En matière de mobilité, les recettes fiscales doivent donc permettre le développement de services de transports en commun et de pistes cycles. En matière de chauffage, il s’agira par exemples de financer l’isolation des logements, la création de réseaux de chaleur et le déploiement des pompes à chaleur.
D’autres acteurs tels que Samenlevingsopbouw et Rescoop.eu soulignent que les grandes entreprises, actuellement exonérées, doivent aussi contribuer à la transition, via une fiscalité proportionnelle à leur empreinte carbone.
De son côté, le Mouvement Ouvrier Chrétien (MOC) doute encore de l’efficacité d’une tarification carbone pour réduire nos émissions de gaz à effet de serre. Tandis que le chercheur Grégoire Wallenborn (ULB) – craint qu’une taxe carbone linéaire – qui touche tout le monde de manière identique – « ne nous permettra pas d’atteindre une transition juste ».
Tout dépendra donc des modalités de mise en œuvre.
Le Pacte énergétique se veut juste
Le Pacte énergétique belge, adopté fin 2017, prévoit la mise en place d’une taxe carbone. Le futur Gouvernement fédéral – en négociation depuis plusieurs mois – devra le mettre en oeuvre.
Ce Pacte a le mérite d’être clair dans ses intentions : il s’agit de « maîtriser le coût de la transition afin de répartir de manière juste et proportionnée les coûts et bénéfices entre les générations actuelles et futures en veillant à accompagner l’ensemble des citoyens sur le chemin de la transition (mécanisme de solidarité). »
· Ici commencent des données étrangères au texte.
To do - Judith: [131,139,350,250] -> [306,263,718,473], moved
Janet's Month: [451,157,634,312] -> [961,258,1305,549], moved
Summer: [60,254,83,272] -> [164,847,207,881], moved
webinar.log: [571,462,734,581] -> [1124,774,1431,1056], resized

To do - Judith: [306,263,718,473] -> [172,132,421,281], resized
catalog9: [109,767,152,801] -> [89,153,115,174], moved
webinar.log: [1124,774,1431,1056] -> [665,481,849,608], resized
« Les moyens dégagés par cette tarification carbone financeront la transition et en particulier celle des personnes les plus vulnérables. »
Les acteurs de terrain seront en tout cas très attentifs à sa mise en œuvre en vue d’une transition juste.
Dans l’immédiat, tous les acteurs et partis politiques présents à cette matinée-débat s’accordent sur le principe d’élargir le tarif social à un plus grand nombre de ménages défavorisés. Cet autre outil permet d’octroyer un tarif énergie réduit pour les ménages vulnérables, mais sans agir sur l’impact environnemental.